#### Short task
In the passage about the World Press Photo award, change "criticisms" to "objections" and write out everything from "The criticisms ring" down to "Journal of Photography.".
---------- Text provided
This year in the World Press Photo Awards an honorable mention was awarded to Michael Wolf, a prior World Press award-winner from Germany. Wolf’s entry this year was for a series of photographs made of the screen of his computer as he explored Google’s Street View, a service in which automated cameras mounted on vehicles trawl the world to present the street in virtual space.
The debate over the award (as is often the case with World Press Photo) is interesting to read.
The criticisms ring with complaints that they are not his pictures, that it wasn’t him standing there slicing those moments from time, that he’s not out in the world struggling with the rest of us.
These criticisms are a bit navel-gazing in that they are mostly about how we define ourselves as photojournalists, not in how we define what photojournalism does. The boys at dvafoto have an excellent post on these points. You can see Wolf’s comments and thinking in an interview in the British Journal of Photography.
Photojournalism (and photography in general) has a long history of overvaluing process when the only thing that matters is the result. What really matters to the reader? The process or the picture? The complaints smell a bit of “you took the easy way out.” That’s not a legitimate argument.
--------------------
---------- Listing
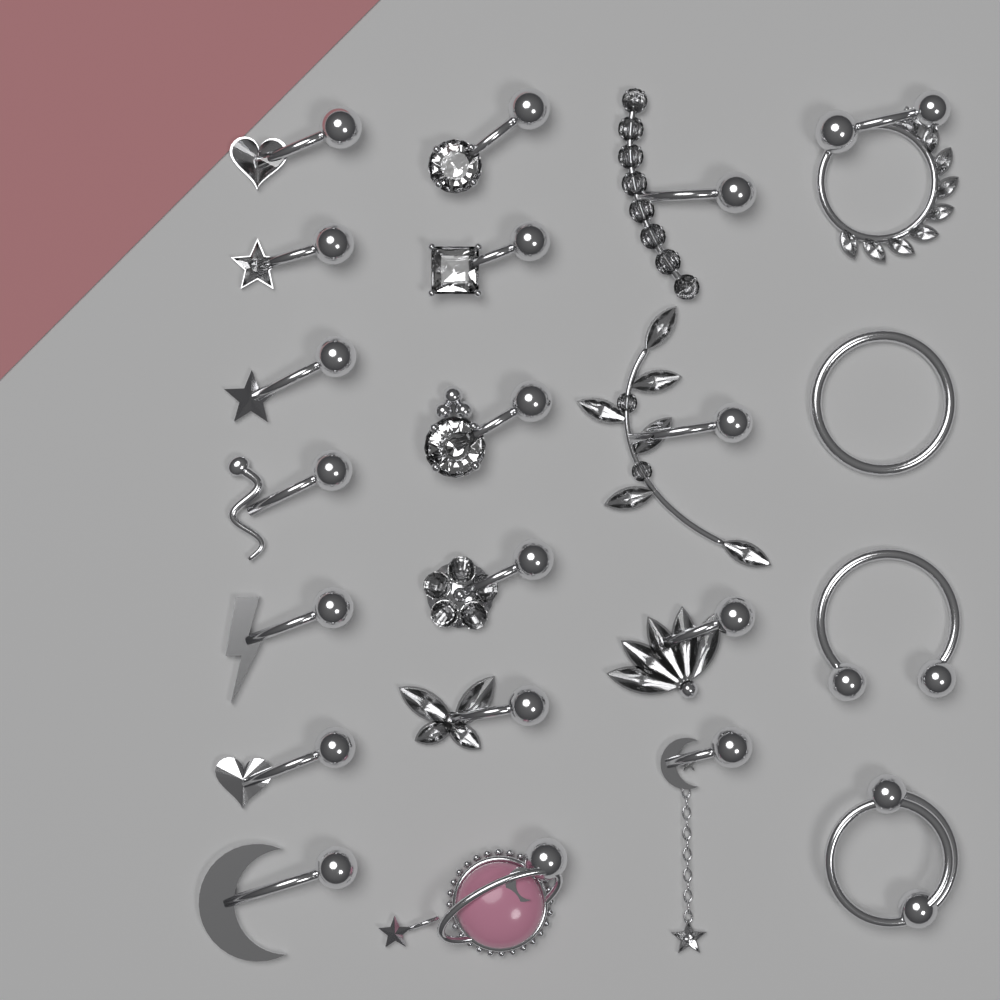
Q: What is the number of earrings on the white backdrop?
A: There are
--------------------
---------- Listing
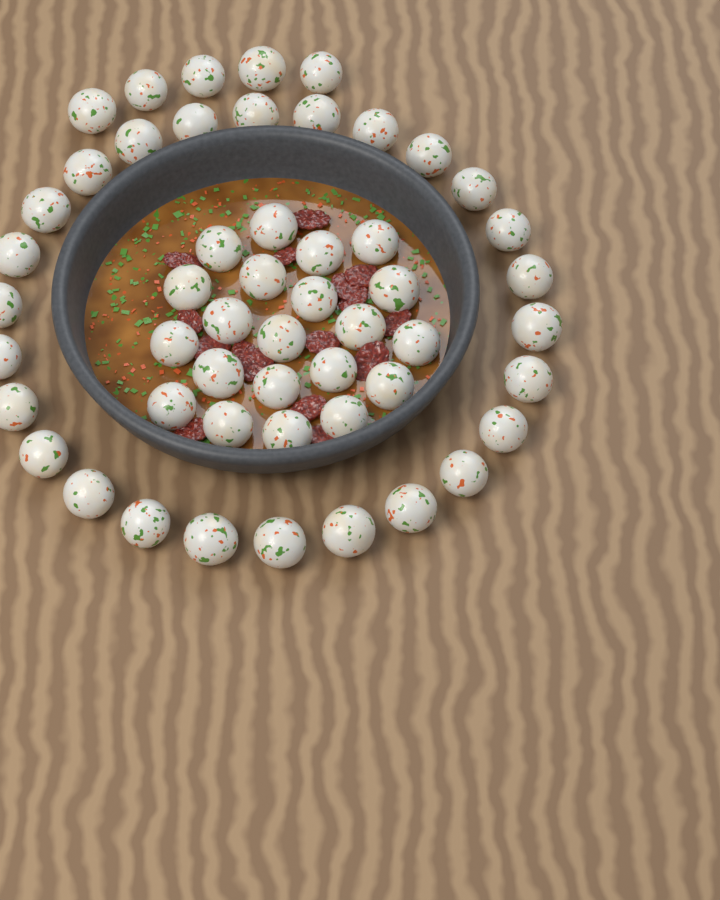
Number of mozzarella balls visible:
--------------------
#### Solution to the exercise
The objections ring with complaints that they are not his pictures, that it wasn’t him standing there slicing those moments from time, that he’s not out in the world struggling with the rest of us.
These objections are a bit navel-gazing in that they are mostly about how we define ourselves as photojournalists, not in how we define what photojournalism does. The boys at dvafoto have an excellent post on these points. You can see Wolf’s comments and thinking in an interview in the British Journal of Photography.